Текст для чтения:

^^^^^^^^

Все новости
Поэзия
9 Февраля 2022, 15:37

№2.2021. Рами Гарипов. Всё больше тепла. Избранные стихотворения в новых переводах. Перевод с башкирского С. Чураевой

Звание Народного и госпремию ему дали посмертно – не могли не дать...

Рами Ягафарович Гарипов родился 12 февраля 1932 года в селе Аркаул Салаватского района Башкирской АССР. После окончания семилетней школы в родной деревне учился в уфимской средней школе № 9, ныне Башкирская республиканская гимназия-интернат № 1, носящая имя Рами Гарипова. Окончил Литературный институт им. А. М. Горького. Работал в редакциях газеты «Совет Башкортостаны», журнала «Агидель» и редактором художественной литературы Башкирского книжного издательства. Автор книг поэзии «Юрюзань» (1954), «Каменный цветок» (1958), «Песня жаворонка» (1964), «Полет» (1966), «Заветное слово» (1969), «Рябинушка» (1974), книг переводов. Поэма «1937» опубликована в 1987 году. Член Союза писателей СССР с 1960 года, откуда исключён за стихотворение «Туған тел». Скончался 20 февраля 1977 года. Посмертно удостоен звания «Народный поэт Башкортостана» (1992). Посмертно присуждена Республиканская премия им. Салавата Юлаева (1988).

^^^^^^^^

Фрагменты материала:
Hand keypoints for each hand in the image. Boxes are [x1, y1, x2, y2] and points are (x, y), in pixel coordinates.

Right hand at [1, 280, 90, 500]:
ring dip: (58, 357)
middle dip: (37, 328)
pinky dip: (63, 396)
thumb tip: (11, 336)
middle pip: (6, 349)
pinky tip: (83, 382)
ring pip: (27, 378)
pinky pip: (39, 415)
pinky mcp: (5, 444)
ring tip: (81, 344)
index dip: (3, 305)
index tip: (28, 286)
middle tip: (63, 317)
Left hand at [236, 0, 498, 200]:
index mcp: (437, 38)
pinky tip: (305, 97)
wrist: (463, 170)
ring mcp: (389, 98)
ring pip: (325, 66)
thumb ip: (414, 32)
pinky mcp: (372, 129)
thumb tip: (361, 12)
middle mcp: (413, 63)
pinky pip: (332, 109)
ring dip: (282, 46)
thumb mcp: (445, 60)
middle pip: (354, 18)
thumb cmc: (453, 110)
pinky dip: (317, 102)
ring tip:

^^^^^^^^

Задачи и задания:
1. Объясните по тексту о Рами Гарипове, почему поэта исключили из Союза писателей СССР.
2. Продолжите текст о Рами Гарипове, начав сразу после его последнего предложения.

Список ответов:
1. Рами Гарипов был членом Союза писателей СССР с 1960 года. Исключили его оттуда за стихотворение «Туған тел».

2.
Рами Гарипов

Всё больше тепла

Избранные стихотворения в новых переводах

Перевод с башкирского Светланы Чураевой 

 

ПРЕДИСЛОВИЕ ПЕРЕВОДЧИКА

 

В этой подборке – стихи молодого Рами Гарипова, здесь ему двадцать-двадцать два, максимум двадцать шесть. Он ещё ищет свой стиль, свой язык. Подбирает слова, чтобы передать ощущения нежности, умиления, грусти, надежды. Первый поцелуй, даже не поцелуй, а лишь грёза, мечта о щеках пока не встреченной девушки… Первая женщина, первенец на руках… – обыденно и прекрасно. Юный Рами Гарипов пишет точно и чисто – потому что не боится быть искренним, не пытается повторять за другими.

Вот в начале стихотворения «Первый цветок» – влажный снег, вкусно пахнущий близкой весной. Лирический герой переполнен любовью, ожиданием отцовства – первого. Поэтому снег похож на манную кашу. И солнце не просто подтапливает белый сугроб, а бережно сдвигает ткань с лица любимой беременной женщины:

 

Ярмаланған еүеш ҡар еҫтәрен –

Ярһып килгән яҙҙың һулышын

Бәрәләр ҙә тоя,

Бөрәләр ҙә саф һут йыя,

һоро тамсы һымаҡ тулышып.

Нур ҡулдары менән

Бөркәнсеген аса өҫтөнән.

Торған һайын ягымлыраҡ

һәм йылыраҡ шат бер төҫ менән

һөйөп ҡарай ергә...

 

(Запах влажных снежных круп –

Дыхание нахлынувшей весны –

Чувствуют и почки,

Вбирая сок земли,

Набухают, как коричневые капли.

Солнце

Лучами-руками своими

Открывает покрывало с лица земли.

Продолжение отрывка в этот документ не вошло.